From a psychological perspective, a wild inner garden holds both positive and negative aspects:

The Positive:

  • Self-Exploration and Growth: It encourages self-discovery and personal growth by allowing spontaneous exploration of our thoughts, emotions, and beliefs.
  • Embracing Complexity: It acknowledges the complexity of our inner landscape, fostering self-acceptance and integration of light and shadow aspects.
  • Cultivating Freedom: It liberates us from self-imposed limitations, societal pressures, and encourages living in alignment with our true values.

The Pathological:

  • Lack of Structure: A wild garden may lack structure and organization, making it challenging to maintain focus and achieve specific goals.
  • Neglecting Responsibilities: An excessive focus on exploring the wild aspects of our inner garden may lead to neglecting important responsibilities in our personal and professional lives.
  • Difficulty in Decision-Making: With an abundance of possibilities and perspectives, making decisions can become challenging, leading to indecisiveness and a lack of clarity.

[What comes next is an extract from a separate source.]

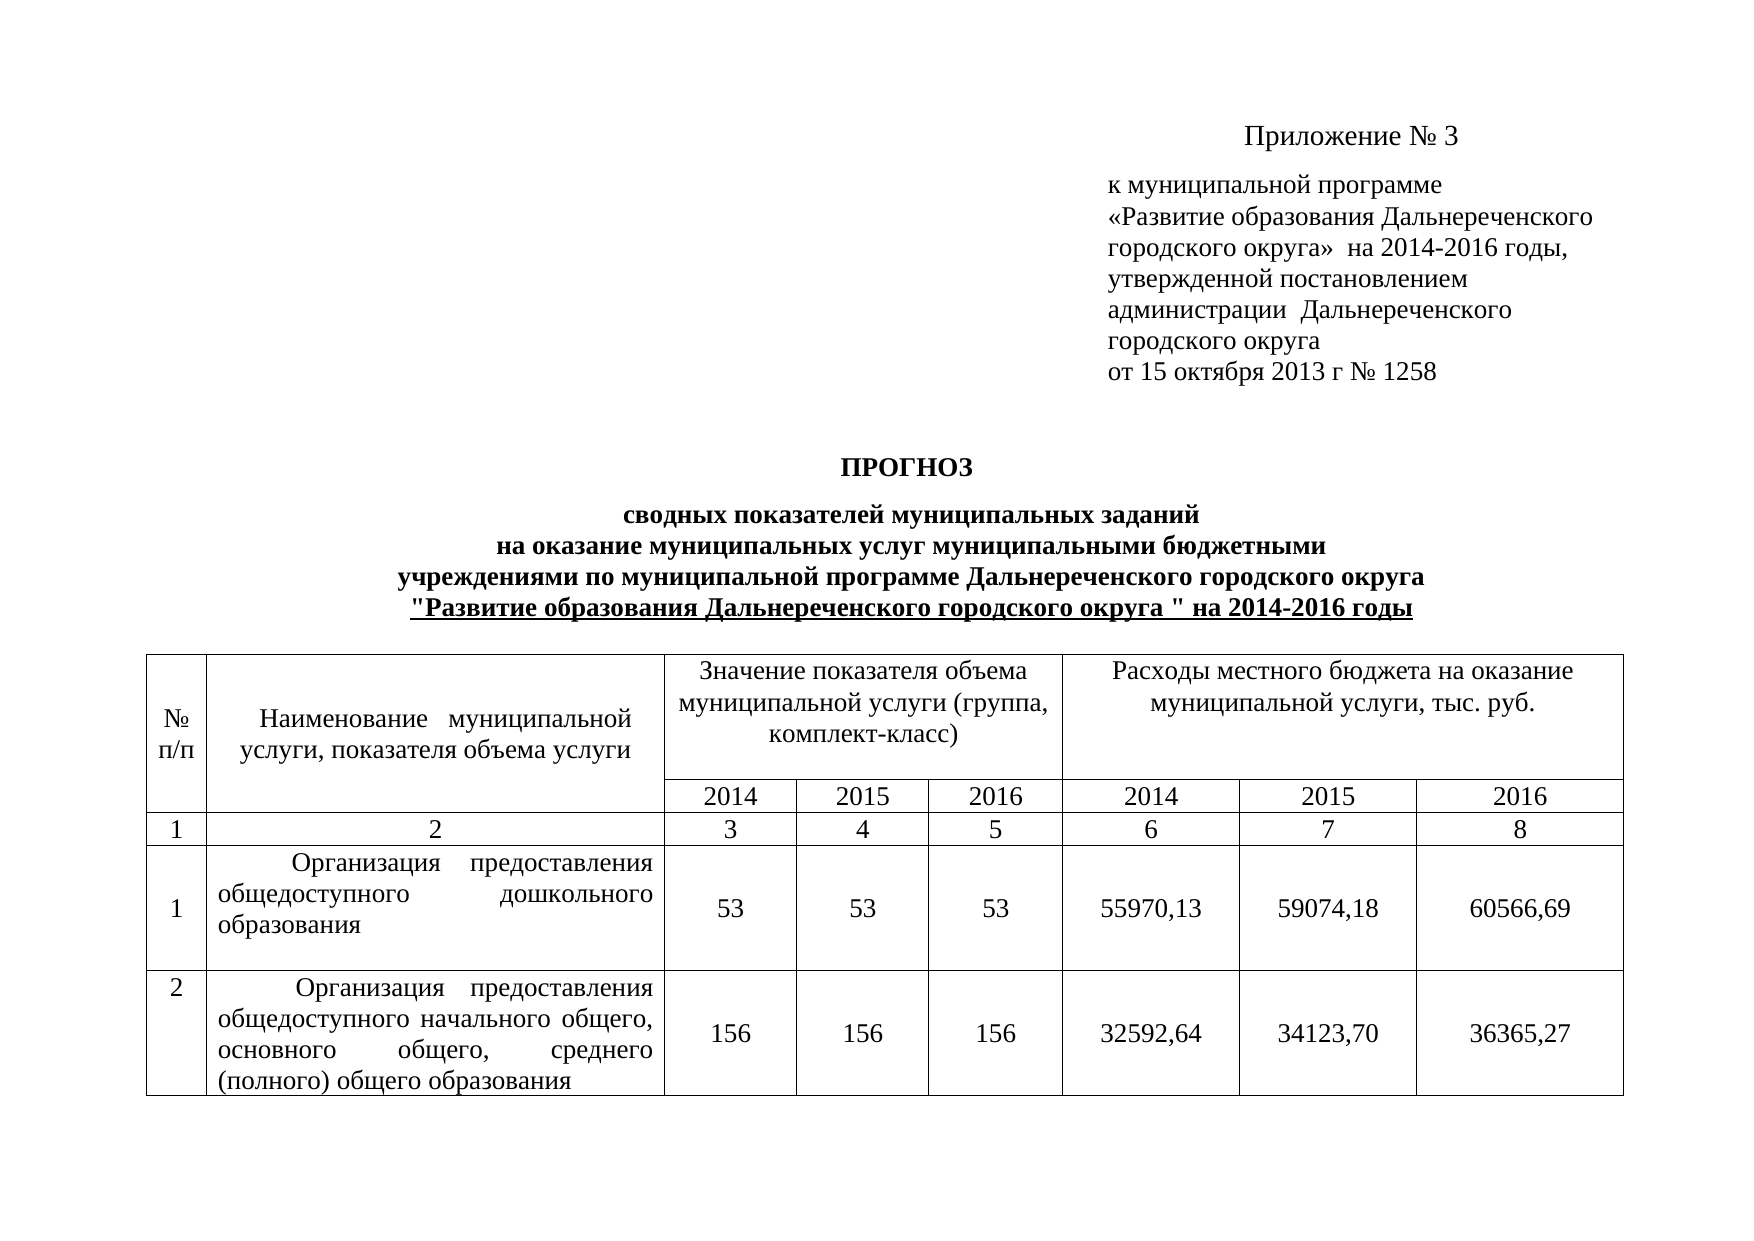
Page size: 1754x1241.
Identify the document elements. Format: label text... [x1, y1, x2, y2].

So, should we let our inner garden run wild or not?

The answer lies in finding a balance between creativity and structure, responsibility and freedom.

Striving for balance is essential for a stable mind and can be achieved through practices like meditation, active imagination, art therapy, and mandala work…

Waking up, Cleaning up, Growing up are the keys to a healthy physical and spiritual life.